GPT-5’s coding prowess is its undeniable highlight. In a particularly challenging test involving nested dependency conflicts when integrating new SDKs, GPT-5 solved the problem in a single attempt, a feat that eluded Claude Opus and other advanced models. GPT-5 approached this like a seasoned researcher, examining folders, running diagnostic commands, taking notes, and pausing to reason when inconsistencies arose, ultimately editing the necessary lines across multiple directories with precision. This iterative, reasoning-based debugging was a stark contrast to other models’ trial-and-error approaches. Further demonstrations of its coding capabilities included generating a full Mac OS 9-themed website using pure HTML, CSS, and JavaScript, complete with a functional paint application and persistent data storage—all created from a single prompt and surprisingly robust.
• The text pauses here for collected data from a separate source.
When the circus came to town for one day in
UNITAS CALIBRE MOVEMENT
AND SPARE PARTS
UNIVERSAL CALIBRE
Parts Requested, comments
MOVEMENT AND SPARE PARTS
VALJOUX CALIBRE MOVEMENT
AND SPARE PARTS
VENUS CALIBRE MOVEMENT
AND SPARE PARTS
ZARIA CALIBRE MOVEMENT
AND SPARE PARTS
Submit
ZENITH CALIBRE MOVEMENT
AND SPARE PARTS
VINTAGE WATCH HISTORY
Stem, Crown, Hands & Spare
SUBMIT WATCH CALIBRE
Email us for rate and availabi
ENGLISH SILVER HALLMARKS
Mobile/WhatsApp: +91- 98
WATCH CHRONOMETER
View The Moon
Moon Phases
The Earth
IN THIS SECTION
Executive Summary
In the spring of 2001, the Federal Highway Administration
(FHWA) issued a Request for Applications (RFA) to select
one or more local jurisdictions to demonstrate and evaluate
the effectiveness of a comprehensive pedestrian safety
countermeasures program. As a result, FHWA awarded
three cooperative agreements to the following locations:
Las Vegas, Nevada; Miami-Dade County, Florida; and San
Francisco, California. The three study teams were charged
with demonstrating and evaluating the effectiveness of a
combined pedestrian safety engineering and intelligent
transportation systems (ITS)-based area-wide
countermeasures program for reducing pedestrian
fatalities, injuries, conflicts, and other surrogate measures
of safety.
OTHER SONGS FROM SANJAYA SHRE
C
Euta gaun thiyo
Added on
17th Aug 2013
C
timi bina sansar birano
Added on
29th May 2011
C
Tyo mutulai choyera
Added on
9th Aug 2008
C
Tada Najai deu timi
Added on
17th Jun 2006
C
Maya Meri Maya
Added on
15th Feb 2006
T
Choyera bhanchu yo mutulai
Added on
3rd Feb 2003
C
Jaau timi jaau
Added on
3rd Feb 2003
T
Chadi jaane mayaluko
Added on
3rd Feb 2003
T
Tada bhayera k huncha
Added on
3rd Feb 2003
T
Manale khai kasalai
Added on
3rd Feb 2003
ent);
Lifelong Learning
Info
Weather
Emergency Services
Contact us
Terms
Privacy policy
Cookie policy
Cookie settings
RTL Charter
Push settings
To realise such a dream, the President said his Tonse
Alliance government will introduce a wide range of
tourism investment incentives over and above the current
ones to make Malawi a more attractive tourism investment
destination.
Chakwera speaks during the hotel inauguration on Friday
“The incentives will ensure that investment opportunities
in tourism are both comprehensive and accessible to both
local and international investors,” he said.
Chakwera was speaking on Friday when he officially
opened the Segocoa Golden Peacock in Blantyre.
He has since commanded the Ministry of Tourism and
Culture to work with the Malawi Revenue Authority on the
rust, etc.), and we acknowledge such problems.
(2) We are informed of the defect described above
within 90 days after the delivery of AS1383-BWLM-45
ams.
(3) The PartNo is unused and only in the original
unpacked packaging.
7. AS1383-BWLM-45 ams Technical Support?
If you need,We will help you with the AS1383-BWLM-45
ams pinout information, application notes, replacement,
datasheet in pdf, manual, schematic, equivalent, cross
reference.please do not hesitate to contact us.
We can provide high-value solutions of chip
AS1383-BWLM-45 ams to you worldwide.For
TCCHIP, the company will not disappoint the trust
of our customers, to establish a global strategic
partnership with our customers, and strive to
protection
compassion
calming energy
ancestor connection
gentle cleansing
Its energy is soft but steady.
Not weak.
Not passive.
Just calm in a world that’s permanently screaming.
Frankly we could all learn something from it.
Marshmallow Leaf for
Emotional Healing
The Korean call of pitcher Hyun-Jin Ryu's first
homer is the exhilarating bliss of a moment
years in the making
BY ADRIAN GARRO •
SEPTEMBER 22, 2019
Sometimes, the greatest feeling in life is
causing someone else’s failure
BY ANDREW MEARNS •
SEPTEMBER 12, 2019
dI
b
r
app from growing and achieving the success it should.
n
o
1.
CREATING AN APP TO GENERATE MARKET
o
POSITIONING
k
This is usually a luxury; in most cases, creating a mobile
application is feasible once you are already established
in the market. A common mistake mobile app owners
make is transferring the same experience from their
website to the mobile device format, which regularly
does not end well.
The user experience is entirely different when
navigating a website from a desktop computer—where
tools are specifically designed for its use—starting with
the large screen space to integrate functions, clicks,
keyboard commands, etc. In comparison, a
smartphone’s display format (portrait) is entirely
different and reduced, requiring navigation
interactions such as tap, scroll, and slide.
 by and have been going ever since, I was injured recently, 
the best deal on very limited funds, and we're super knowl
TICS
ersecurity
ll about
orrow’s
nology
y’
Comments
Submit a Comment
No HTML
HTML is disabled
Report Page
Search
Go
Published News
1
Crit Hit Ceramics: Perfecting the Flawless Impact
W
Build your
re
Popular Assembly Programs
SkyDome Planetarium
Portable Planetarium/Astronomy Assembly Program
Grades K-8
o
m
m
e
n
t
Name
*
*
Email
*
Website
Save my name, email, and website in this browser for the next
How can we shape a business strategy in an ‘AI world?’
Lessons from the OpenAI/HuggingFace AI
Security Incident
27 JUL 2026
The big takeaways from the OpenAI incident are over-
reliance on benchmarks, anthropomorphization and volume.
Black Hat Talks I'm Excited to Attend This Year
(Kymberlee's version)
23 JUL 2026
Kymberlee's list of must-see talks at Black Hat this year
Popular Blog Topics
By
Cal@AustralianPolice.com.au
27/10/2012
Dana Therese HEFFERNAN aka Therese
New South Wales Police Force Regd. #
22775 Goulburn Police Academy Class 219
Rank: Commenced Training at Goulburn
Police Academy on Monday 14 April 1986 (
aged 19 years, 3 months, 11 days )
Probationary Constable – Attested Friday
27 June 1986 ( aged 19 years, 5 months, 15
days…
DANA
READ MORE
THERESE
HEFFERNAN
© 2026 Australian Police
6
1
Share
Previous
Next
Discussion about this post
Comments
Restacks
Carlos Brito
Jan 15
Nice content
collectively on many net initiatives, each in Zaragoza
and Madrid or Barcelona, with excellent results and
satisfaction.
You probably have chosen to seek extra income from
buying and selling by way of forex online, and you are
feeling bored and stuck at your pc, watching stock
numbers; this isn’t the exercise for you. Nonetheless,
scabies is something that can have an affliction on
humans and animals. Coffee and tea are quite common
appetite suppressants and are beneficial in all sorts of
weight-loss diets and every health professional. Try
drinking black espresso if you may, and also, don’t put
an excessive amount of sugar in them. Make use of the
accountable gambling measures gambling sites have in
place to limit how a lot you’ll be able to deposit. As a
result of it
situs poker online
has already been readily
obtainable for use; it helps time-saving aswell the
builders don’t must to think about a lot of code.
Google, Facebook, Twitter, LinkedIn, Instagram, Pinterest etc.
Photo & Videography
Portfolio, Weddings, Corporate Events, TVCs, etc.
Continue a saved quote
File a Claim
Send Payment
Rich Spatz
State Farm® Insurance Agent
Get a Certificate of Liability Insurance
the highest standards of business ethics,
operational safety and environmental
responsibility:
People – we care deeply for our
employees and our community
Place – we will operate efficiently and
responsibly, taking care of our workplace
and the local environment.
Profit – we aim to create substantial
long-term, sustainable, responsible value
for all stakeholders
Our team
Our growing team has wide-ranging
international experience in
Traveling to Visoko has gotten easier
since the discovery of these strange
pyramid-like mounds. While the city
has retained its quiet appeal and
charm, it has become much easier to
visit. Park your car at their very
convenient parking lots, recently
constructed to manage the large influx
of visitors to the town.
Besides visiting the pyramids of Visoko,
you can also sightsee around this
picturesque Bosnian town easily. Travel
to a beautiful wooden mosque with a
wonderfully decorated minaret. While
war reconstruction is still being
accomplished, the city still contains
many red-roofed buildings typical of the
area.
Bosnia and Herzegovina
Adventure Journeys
For production-ready applications, GPT-5 also excelled, generating a complex Clickhouse query and a full-stack website with a SQLite database in a single prompt, a task where other models often provided only plans or incomplete scaffolding.

The enhanced tool use, parallel processing, and cost efficiency of GPT-5 make it uniquely suited for developing long-running AI agents. Our company, an AI monitoring firm, has long sought to integrate a reliable agent into our product. GPT-5’s capabilities, including its improved recovery from tool call failures and its ability to discern when to generate graphs versus charts, have finally made this a practical reality, enabling a beta rollout to customers.

However, GPT-5 is not a strong writer. In fact, GPT-4.5 and DeepSeek R1 significantly outperform it. For professional writing, like refining LinkedIn posts, GPT-4.5 adheres more closely to the user’s tone, providing usable text, while GPT-5 tends towards a generic, “LinkedIn-slop” style. Similarly, for less structured, personal writing, GPT-4.5 maintains a more authentic tone, sounding less like typical LLM output.

In conclusion, our hands-on experience aligns with OpenAI’s official benchmarks: GPT-5 is unequivocally the world’s leading coding model. It has advanced the automation of software engineering from an estimated 65% completion to roughly 72%, marking the most significant leap since GPT-3.5 Sonnet. While developers will immediately grasp its profound impact, general users may not fully appreciate its capabilities until it is seamlessly integrated into everyday products over the coming months.